| SHORT PROBLEM |
Rewrite the records below, replacing every occurrence of "formation" with "instruction" and keeping everything else the same. Omit the pictures from your answer.

---*---

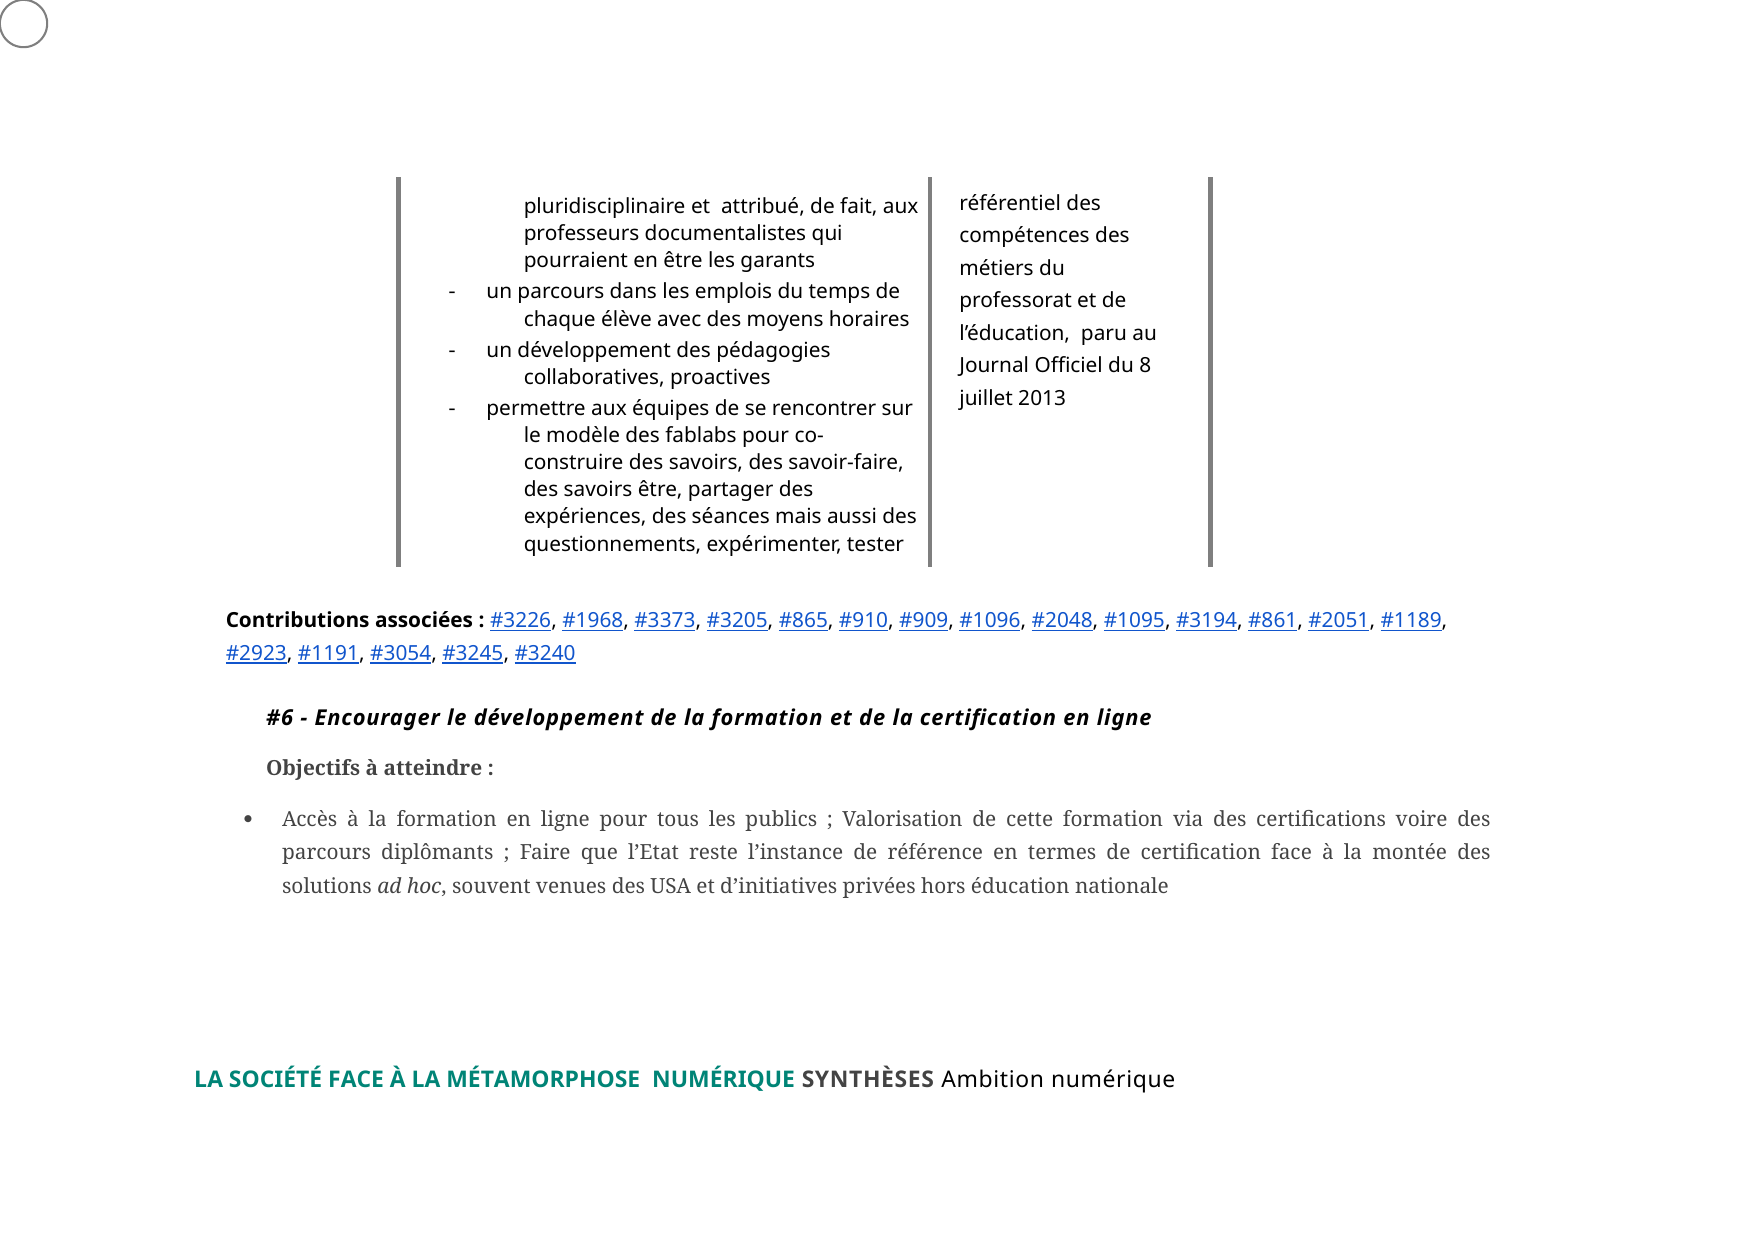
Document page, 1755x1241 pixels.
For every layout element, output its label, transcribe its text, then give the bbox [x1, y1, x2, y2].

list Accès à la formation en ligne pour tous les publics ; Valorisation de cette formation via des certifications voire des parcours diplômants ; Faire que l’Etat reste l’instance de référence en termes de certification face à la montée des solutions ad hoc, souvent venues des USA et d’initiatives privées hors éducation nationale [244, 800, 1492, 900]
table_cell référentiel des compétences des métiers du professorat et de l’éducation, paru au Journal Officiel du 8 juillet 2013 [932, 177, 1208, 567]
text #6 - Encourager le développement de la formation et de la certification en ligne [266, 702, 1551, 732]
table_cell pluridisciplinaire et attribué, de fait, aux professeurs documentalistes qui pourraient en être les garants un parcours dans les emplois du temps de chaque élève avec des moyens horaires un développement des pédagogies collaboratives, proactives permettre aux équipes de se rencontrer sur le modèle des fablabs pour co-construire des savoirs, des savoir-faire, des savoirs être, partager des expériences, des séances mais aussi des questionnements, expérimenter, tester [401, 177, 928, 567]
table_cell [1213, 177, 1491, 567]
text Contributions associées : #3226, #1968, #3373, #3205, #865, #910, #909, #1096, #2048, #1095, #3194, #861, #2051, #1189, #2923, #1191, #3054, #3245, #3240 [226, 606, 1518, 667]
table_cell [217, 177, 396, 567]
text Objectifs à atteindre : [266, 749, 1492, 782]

---*---

| EXERCISE RESPONSE |
Document page, 1755x1241 pixels.
For every layout element, output its label, transcribe its text, then give the bbox [x1, y1, x2, y2].

list Accès à la instruction en ligne pour tous les publics ; Valorisation de cette instruction via des certifications voire des parcours diplômants ; Faire que l’Etat reste l’instance de référence en termes de certification face à la montée des solutions ad hoc, souvent venues des USA et d’initiatives privées hors éducation nationale [244, 800, 1492, 900]
table_cell référentiel des compétences des métiers du professorat et de l’éducation, paru au Journal Officiel du 8 juillet 2013 [932, 177, 1208, 567]
text #6 - Encourager le développement de la instruction et de la certification en ligne [266, 702, 1551, 732]
table_cell pluridisciplinaire et attribué, de fait, aux professeurs documentalistes qui pourraient en être les garants un parcours dans les emplois du temps de chaque élève avec des moyens horaires un développement des pédagogies collaboratives, proactives permettre aux équipes de se rencontrer sur le modèle des fablabs pour co-construire des savoirs, des savoir-faire, des savoirs être, partager des expériences, des séances mais aussi des questionnements, expérimenter, tester [401, 177, 928, 567]
table_cell [1213, 177, 1491, 567]
text Contributions associées : #3226, #1968, #3373, #3205, #865, #910, #909, #1096, #2048, #1095, #3194, #861, #2051, #1189, #2923, #1191, #3054, #3245, #3240 [226, 606, 1518, 667]
table_cell [217, 177, 396, 567]
text Objectifs à atteindre : [266, 749, 1492, 782]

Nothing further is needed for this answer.